What this means, is that since the middle of October there has been a steep drop-off for loans, and as such, I have not received a single loan through API bids since October the 13th. Asking around, it seems like other investors are in the same boat as well, leaving only two options available. 1) turning on the automatic portfolio manager or 2) actively trading on the secondary market.

Fundamentally, I do not wish to passively invest in Bondora, which means that if I do turn on the autobidder, it will be just with some play money to test it. I’m just so confused at the direction that Bondora is moving towards – why build all the tools necessary for active investing and then actually make active investing impossible?

Unless the plan was to make API bidding viable for the secondary market only (where it seems to be quite successful). In that case, good luck to all the people making great deals on the secondary market, but I feel the amount of money I currently have in Bondora is not worth the effort of building up the level of statistical modelling which would be required for trading well on the secondary market.
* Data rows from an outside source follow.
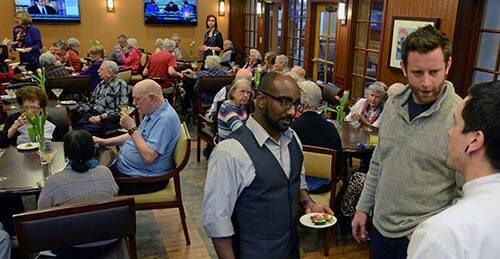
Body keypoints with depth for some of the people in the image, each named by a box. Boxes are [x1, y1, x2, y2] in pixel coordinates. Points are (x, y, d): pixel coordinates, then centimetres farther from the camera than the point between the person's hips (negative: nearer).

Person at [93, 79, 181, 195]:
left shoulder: (165, 119, -26)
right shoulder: (153, 112, 6)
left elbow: (148, 157, -32)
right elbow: (136, 136, 21)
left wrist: (131, 128, -24)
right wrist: (105, 141, 14)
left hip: (142, 178, -10)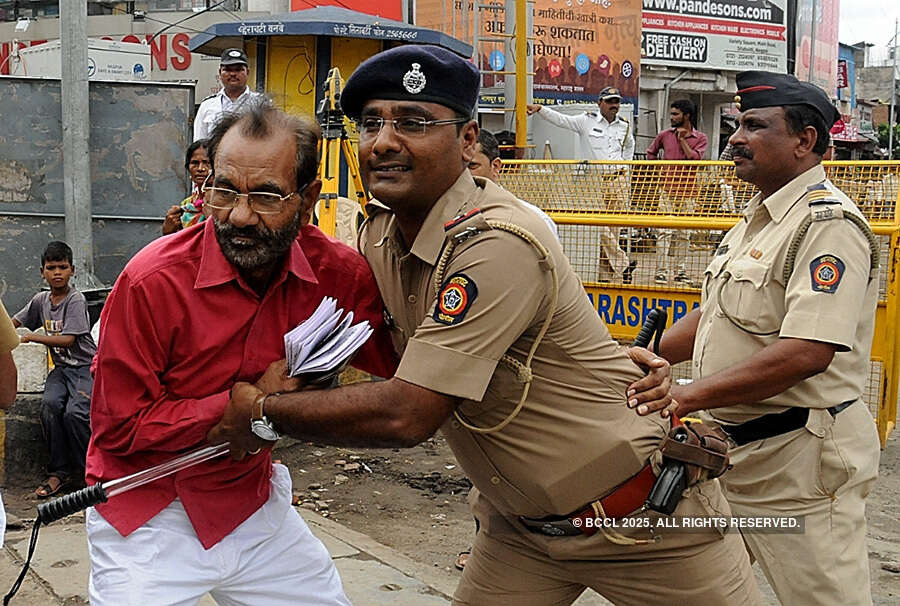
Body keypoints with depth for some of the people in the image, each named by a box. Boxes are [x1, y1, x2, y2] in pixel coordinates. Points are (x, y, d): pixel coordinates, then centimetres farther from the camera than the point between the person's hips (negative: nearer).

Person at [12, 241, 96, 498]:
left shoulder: (76, 300, -10)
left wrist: (31, 337, -15)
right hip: (61, 368, 5)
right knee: (50, 404, -26)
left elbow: (68, 340, -18)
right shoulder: (41, 300, 10)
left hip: (86, 366, -5)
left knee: (75, 412, -30)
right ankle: (59, 471, -16)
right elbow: (15, 322, 24)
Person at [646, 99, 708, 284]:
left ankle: (681, 271, 12)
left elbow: (695, 158, -12)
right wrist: (658, 171, 12)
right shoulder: (665, 135, 8)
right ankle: (661, 271, -5)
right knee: (664, 231, -6)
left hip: (688, 191, 0)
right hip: (667, 190, 0)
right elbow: (651, 152, 23)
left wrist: (682, 139, -11)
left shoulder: (700, 138, 4)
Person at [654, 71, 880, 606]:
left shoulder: (829, 223, -18)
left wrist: (686, 397, -28)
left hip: (802, 463, -9)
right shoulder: (756, 220, 14)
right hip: (731, 445, 10)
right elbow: (716, 315, 21)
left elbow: (807, 353, -29)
Which means, I’ve slowly started to sell off my company portfolio’s loans, and will continue to do so until I manage to sell most of what I can at value, leaving maybe a small amount of money circulating to see what’s happening. Kind of sad, seeing as Bondora was the portal I started with, and I fundamentally liked their business ideas, but I think my investing ideals have just drifted very far apart from what they’re doing now. Lucky for me, though, there are multiple other viable offers on the market, meaning there is no reason for the money to sit idle!